=== Written problem ===
Update these lines so that every "Transcribe" becomes "Write out", with nothing else changed. Omit the pictures from your version.

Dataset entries
-- START --

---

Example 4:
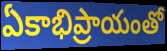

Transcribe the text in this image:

ఏకాభిప్రాయంతో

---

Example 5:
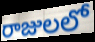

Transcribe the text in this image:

రాజులలో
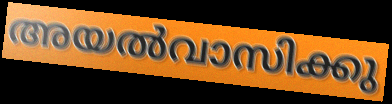
അയൽവാസിക്കു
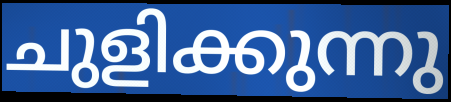
ചുളിക്കുന്നു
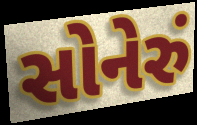
સોનેરું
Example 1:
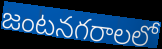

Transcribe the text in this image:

జంటనగరాలలో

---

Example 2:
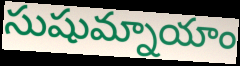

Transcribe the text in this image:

సుషుమ్నాయాం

-- END --

=== Solution ===
---

Example 4:

Write out the text in this image:

ఏకాభిప్రాయంతో

---

Example 5:

Write out the text in this image:

రాజులలో
അയൽവാസിക്കു
ചുളിക്കുന്നു
સોનેરું
Example 1:

Write out the text in this image:

జంటనగరాలలో

---

Example 2:

Write out the text in this image:

సుషుమ్నాయాం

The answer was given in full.